Raw data —
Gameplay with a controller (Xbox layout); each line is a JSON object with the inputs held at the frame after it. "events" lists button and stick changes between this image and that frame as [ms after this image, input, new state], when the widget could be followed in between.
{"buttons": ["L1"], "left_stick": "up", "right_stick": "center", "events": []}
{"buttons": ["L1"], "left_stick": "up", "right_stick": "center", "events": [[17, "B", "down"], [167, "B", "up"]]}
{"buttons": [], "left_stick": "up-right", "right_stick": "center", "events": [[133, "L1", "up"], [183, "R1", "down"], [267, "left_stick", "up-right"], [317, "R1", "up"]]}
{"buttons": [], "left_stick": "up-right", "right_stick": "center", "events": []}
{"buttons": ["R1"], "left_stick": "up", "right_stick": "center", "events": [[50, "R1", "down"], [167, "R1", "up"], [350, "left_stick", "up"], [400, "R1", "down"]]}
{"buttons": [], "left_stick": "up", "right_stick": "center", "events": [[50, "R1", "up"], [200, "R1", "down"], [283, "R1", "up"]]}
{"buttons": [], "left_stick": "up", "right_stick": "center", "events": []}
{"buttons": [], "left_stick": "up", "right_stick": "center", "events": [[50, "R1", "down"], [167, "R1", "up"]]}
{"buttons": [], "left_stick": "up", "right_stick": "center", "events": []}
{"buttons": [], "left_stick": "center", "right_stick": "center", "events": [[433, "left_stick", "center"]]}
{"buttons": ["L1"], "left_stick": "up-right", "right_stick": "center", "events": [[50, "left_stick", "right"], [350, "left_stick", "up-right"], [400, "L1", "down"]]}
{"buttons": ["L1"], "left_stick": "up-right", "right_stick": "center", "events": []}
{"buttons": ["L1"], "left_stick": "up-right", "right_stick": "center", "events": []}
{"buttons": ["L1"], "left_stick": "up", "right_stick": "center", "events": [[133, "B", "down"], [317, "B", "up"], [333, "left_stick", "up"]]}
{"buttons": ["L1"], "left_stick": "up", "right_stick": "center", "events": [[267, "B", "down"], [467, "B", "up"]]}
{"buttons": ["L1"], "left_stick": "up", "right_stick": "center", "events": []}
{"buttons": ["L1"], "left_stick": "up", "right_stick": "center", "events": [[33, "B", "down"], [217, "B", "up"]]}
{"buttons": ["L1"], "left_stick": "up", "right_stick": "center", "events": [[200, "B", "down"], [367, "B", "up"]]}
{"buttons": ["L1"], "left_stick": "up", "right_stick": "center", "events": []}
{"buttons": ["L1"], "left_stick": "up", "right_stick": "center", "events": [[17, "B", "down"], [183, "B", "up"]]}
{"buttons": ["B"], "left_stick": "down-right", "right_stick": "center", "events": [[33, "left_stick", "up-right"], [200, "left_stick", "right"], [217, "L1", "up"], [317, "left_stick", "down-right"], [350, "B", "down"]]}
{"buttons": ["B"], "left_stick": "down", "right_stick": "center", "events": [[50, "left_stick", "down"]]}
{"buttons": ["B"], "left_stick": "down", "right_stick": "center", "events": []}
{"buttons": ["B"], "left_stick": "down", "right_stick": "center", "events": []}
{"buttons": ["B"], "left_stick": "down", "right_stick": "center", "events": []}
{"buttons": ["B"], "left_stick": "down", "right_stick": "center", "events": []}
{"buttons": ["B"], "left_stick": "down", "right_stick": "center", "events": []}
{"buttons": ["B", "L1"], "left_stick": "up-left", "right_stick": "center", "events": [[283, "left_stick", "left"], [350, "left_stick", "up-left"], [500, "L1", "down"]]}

Exercise prompt — The answer is the full set of records, printed exactly as given.

Problem solution —
Gameplay with a controller (Xbox layout); each line is a JSON object with the inputs held at the frame after it. "events" lists button and stick changes between this image and that frame as [ms after this image, input, new state], when the widget could be followed in between.
{"buttons": ["L1"], "left_stick": "up", "right_stick": "center", "events": []}
{"buttons": ["L1"], "left_stick": "up", "right_stick": "center", "events": [[17, "B", "down"], [167, "B", "up"]]}
{"buttons": [], "left_stick": "up-right", "right_stick": "center", "events": [[133, "L1", "up"], [183, "R1", "down"], [267, "left_stick", "up-right"], [317, "R1", "up"]]}
{"buttons": [], "left_stick": "up-right", "right_stick": "center", "events": []}
{"buttons": ["R1"], "left_stick": "up", "right_stick": "center", "events": [[50, "R1", "down"], [167, "R1", "up"], [350, "left_stick", "up"], [400, "R1", "down"]]}
{"buttons": [], "left_stick": "up", "right_stick": "center", "events": [[50, "R1", "up"], [200, "R1", "down"], [283, "R1", "up"]]}
{"buttons": [], "left_stick": "up", "right_stick": "center", "events": []}
{"buttons": [], "left_stick": "up", "right_stick": "center", "events": [[50, "R1", "down"], [167, "R1", "up"]]}
{"buttons": [], "left_stick": "up", "right_stick": "center", "events": []}
{"buttons": [], "left_stick": "center", "right_stick": "center", "events": [[433, "left_stick", "center"]]}
{"buttons": ["L1"], "left_stick": "up-right", "right_stick": "center", "events": [[50, "left_stick", "right"], [350, "left_stick", "up-right"], [400, "L1", "down"]]}
{"buttons": ["L1"], "left_stick": "up-right", "right_stick": "center", "events": []}
{"buttons": ["L1"], "left_stick": "up-right", "right_stick": "center", "events": []}
{"buttons": ["L1"], "left_stick": "up", "right_stick": "center", "events": [[133, "B", "down"], [317, "B", "up"], [333, "left_stick", "up"]]}
{"buttons": ["L1"], "left_stick": "up", "right_stick": "center", "events": [[267, "B", "down"], [467, "B", "up"]]}
{"buttons": ["L1"], "left_stick": "up", "right_stick": "center", "events": []}
{"buttons": ["L1"], "left_stick": "up", "right_stick": "center", "events": [[33, "B", "down"], [217, "B", "up"]]}
{"buttons": ["L1"], "left_stick": "up", "right_stick": "center", "events": [[200, "B", "down"], [367, "B", "up"]]}
{"buttons": ["L1"], "left_stick": "up", "right_stick": "center", "events": []}
{"buttons": ["L1"], "left_stick": "up", "right_stick": "center", "events": [[17, "B", "down"], [183, "B", "up"]]}
{"buttons": ["B"], "left_stick": "down-right", "right_stick": "center", "events": [[33, "left_stick", "up-right"], [200, "left_stick", "right"], [217, "L1", "up"], [317, "left_stick", "down-right"], [350, "B", "down"]]}
{"buttons": ["B"], "left_stick": "down", "right_stick": "center", "events": [[50, "left_stick", "down"]]}
{"buttons": ["B"], "left_stick": "down", "right_stick": "center", "events": []}
{"buttons": ["B"], "left_stick": "down", "right_stick": "center", "events": []}
{"buttons": ["B"], "left_stick": "down", "right_stick": "center", "events": []}
{"buttons": ["B"], "left_stick": "down", "right_stick": "center", "events": []}
{"buttons": ["B"], "left_stick": "down", "right_stick": "center", "events": []}
{"buttons": ["B", "L1"], "left_stick": "up-left", "right_stick": "center", "events": [[283, "left_stick", "left"], [350, "left_stick", "up-left"], [500, "L1", "down"]]}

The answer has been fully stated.